-------- Records

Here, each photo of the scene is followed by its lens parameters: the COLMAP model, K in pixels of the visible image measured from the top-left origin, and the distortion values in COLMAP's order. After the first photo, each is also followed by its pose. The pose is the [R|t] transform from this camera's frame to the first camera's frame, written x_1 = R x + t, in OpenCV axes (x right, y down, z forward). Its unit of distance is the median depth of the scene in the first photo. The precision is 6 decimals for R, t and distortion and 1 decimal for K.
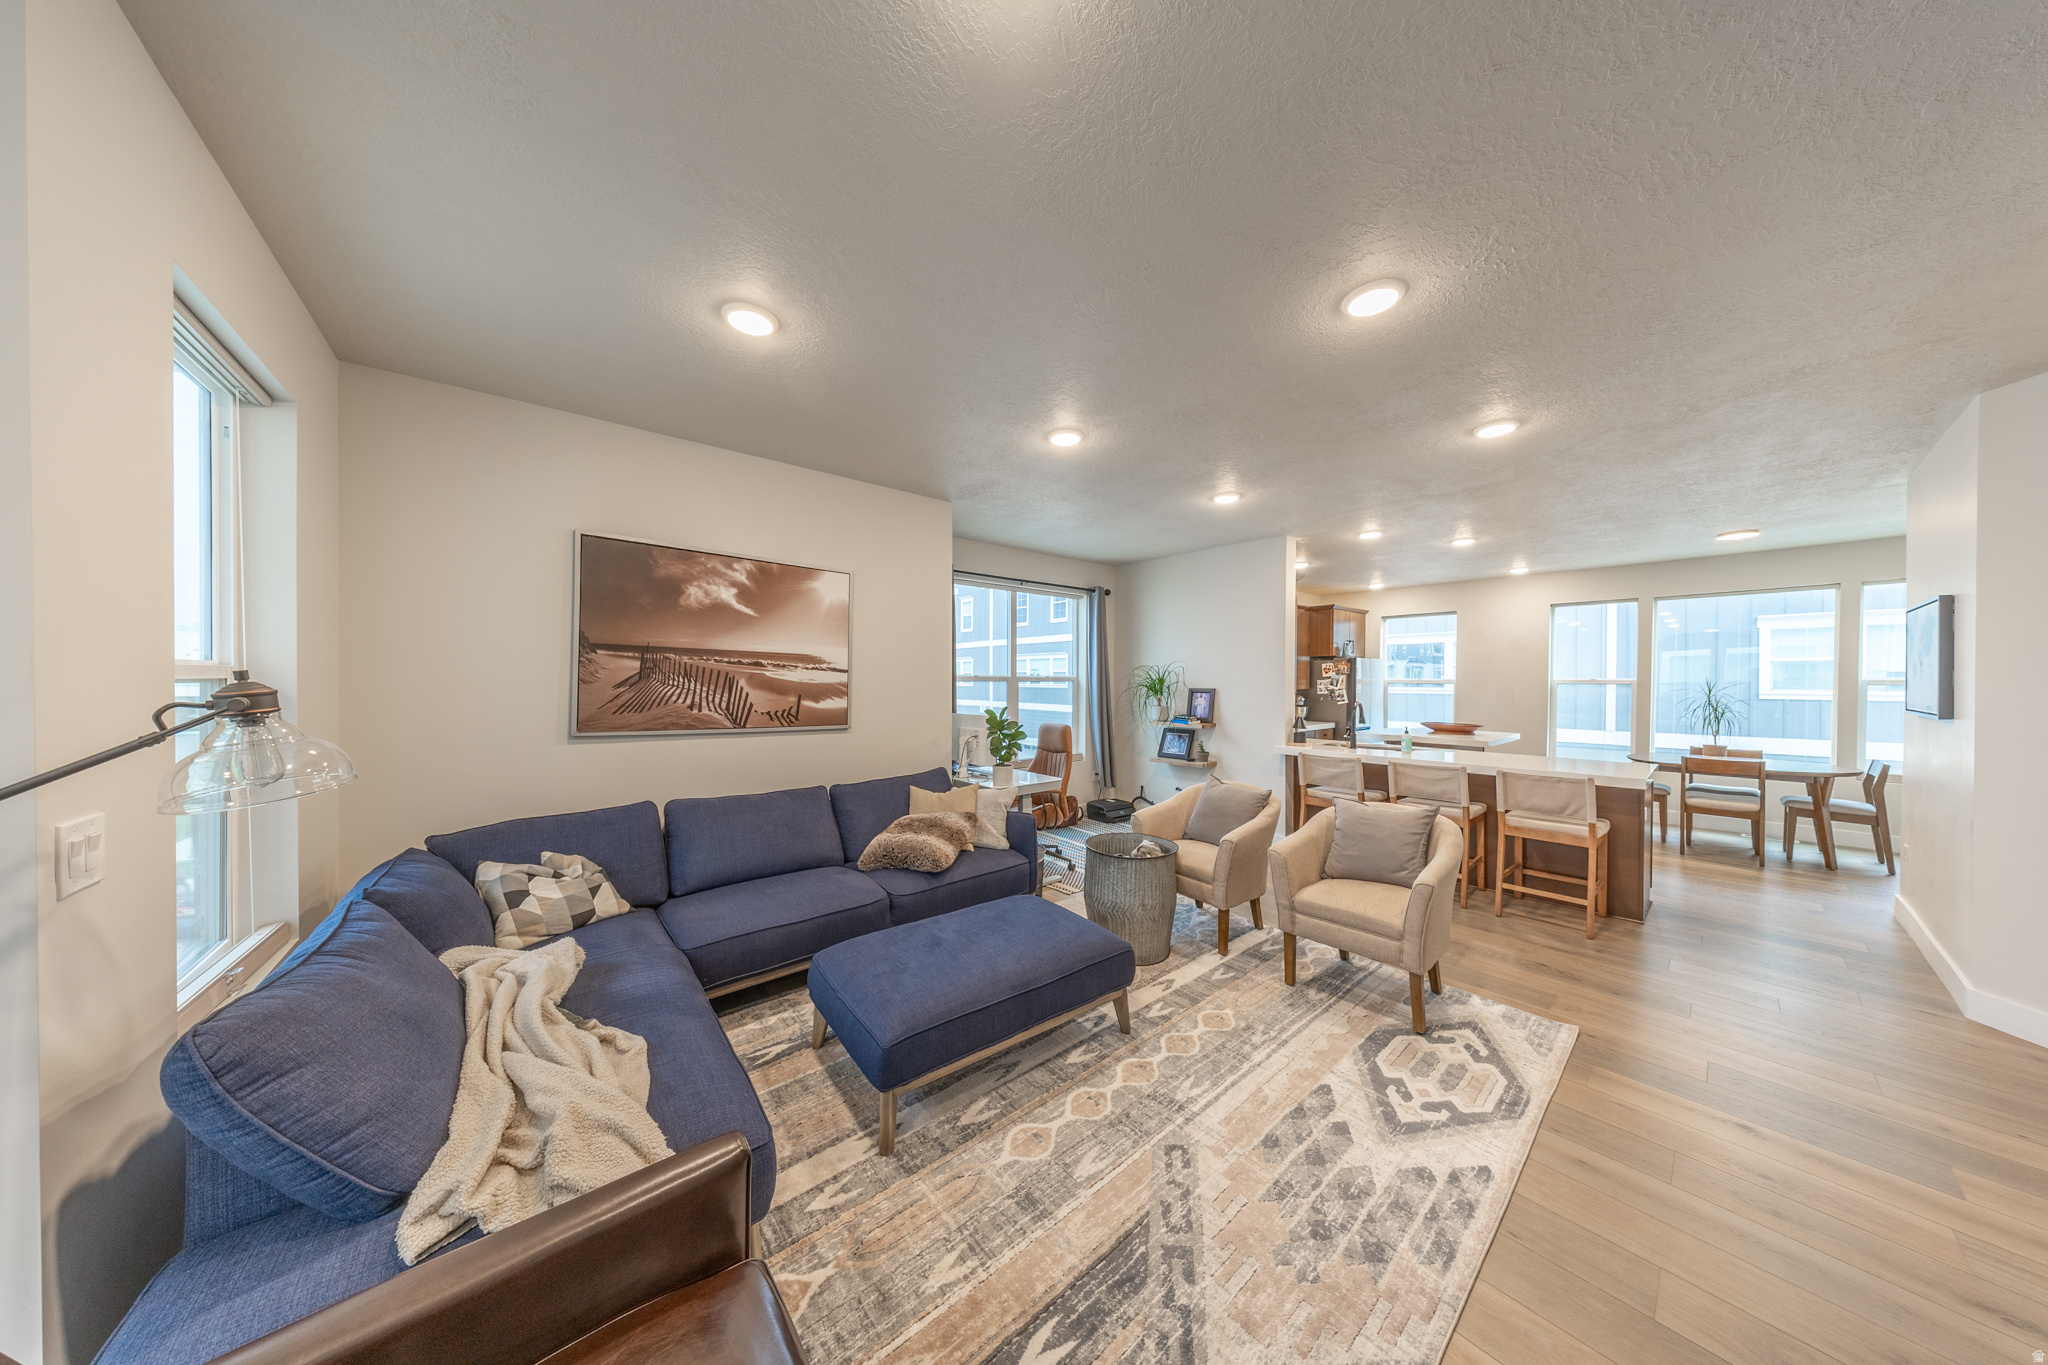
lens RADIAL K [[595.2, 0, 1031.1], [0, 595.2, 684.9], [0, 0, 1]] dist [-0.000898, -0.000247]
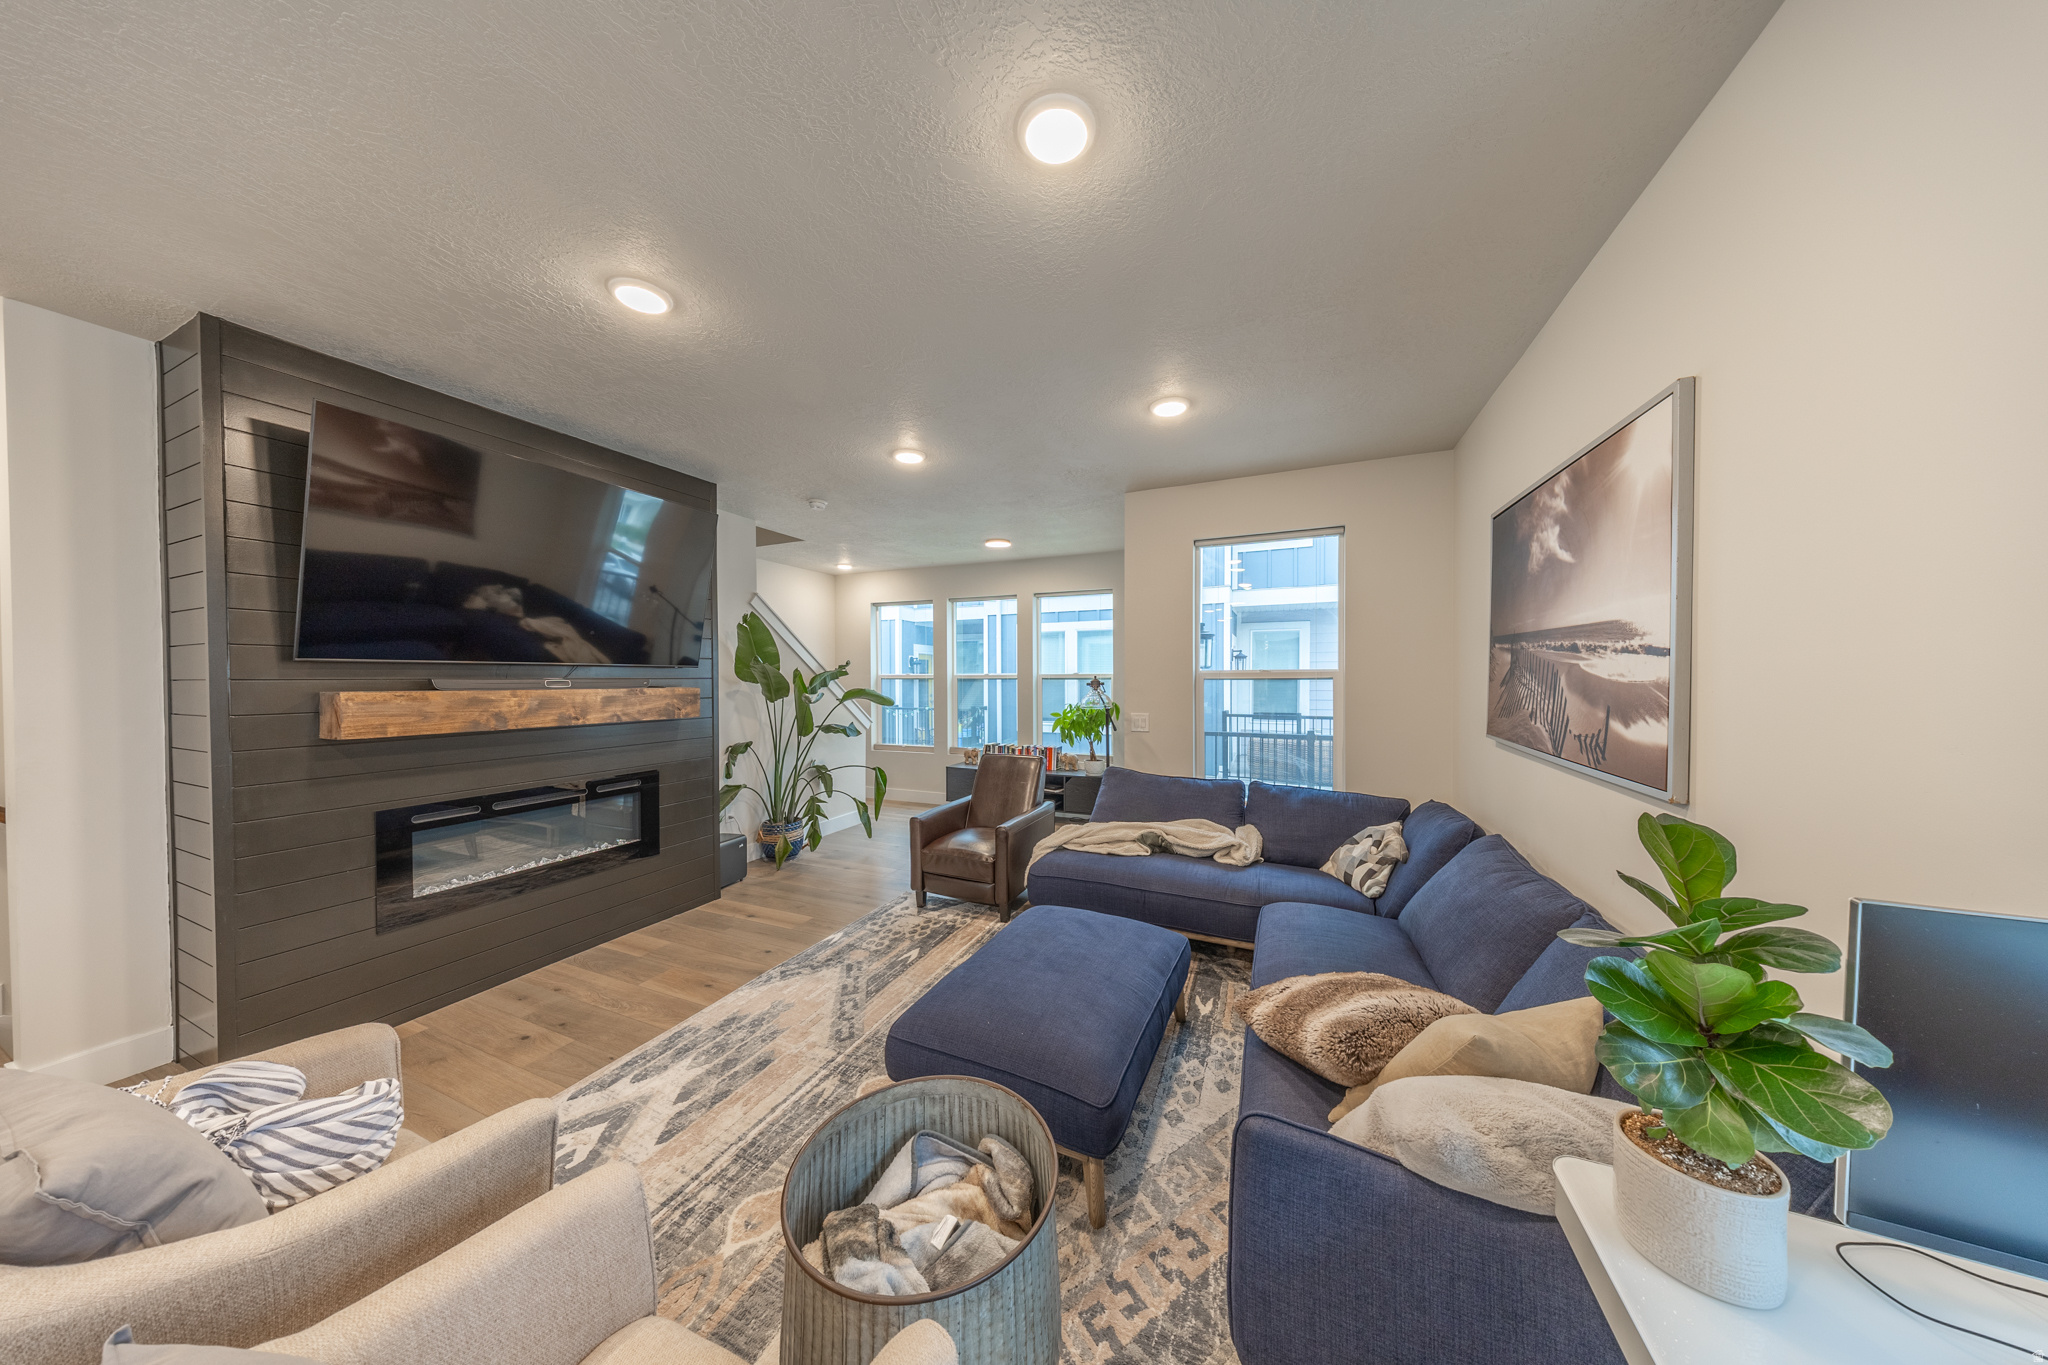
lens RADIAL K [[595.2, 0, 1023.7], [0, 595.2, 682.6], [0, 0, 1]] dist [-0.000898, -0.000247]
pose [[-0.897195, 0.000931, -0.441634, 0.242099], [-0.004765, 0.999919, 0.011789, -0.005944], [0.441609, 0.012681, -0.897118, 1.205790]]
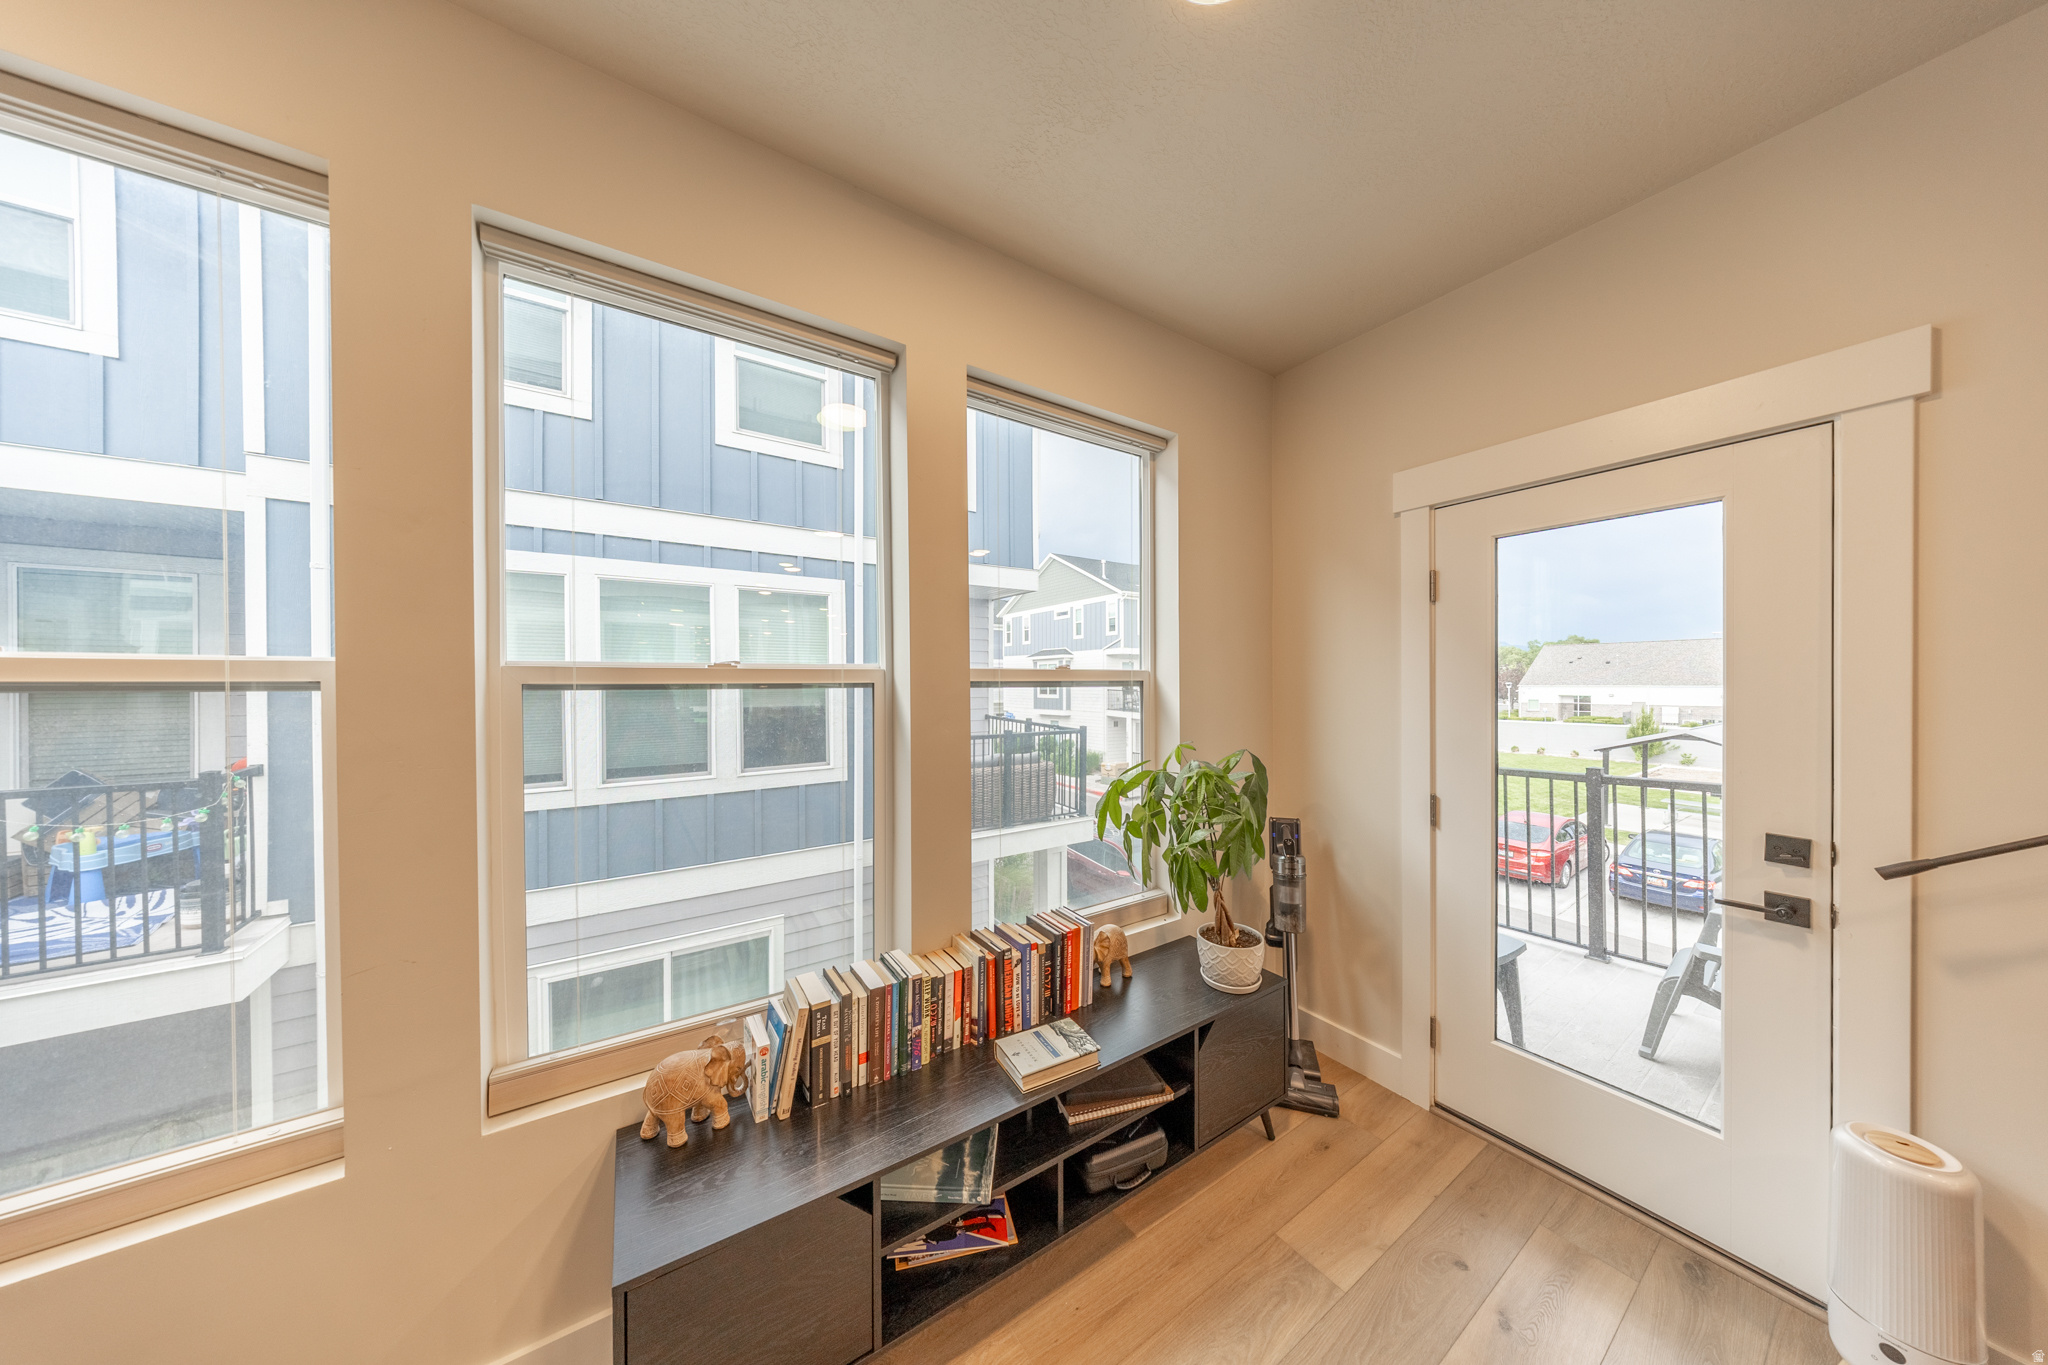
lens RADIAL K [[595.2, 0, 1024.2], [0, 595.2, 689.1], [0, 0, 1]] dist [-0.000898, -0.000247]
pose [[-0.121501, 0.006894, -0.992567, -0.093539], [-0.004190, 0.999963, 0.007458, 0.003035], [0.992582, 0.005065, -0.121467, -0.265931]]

----------------
-------- Records

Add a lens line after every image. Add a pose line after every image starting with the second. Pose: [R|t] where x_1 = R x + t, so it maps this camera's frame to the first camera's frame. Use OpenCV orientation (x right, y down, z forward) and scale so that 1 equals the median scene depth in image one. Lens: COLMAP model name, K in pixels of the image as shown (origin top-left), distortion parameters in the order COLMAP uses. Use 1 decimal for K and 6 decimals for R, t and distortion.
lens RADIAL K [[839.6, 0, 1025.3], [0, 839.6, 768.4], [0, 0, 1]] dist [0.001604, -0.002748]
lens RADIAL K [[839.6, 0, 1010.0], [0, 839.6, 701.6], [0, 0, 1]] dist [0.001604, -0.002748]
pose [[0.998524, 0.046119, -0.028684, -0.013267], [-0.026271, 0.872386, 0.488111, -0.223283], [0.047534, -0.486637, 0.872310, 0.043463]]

----------------

Work request
Express the data from the line containing "Add a lens line" up to and including the line containing "701.6], [0, 0, 1]] dist [0.001604, -0.002748]" as a JSON list of strings, one string per line, with blank lines left out.

Answer below
[
  "Add a lens line after every image. Add a pose line after every image starting with the second. Pose: [R|t] where x_1 = R x + t, so it maps this camera's frame to the first camera's frame. Use OpenCV orientation (x right, y down, z forward) and scale so that 1 equals the median scene depth in image one. Lens: COLMAP model name, K in pixels of the image as shown (origin top-left), distortion parameters in the order COLMAP uses. Use 1 decimal for K and 6 decimals for R, t and distortion.",
  "lens RADIAL K [[839.6, 0, 1025.3], [0, 839.6, 768.4], [0, 0, 1]] dist [0.001604, -0.002748]",
  "lens RADIAL K [[839.6, 0, 1010.0], [0, 839.6, 701.6], [0, 0, 1]] dist [0.001604, -0.002748]"
]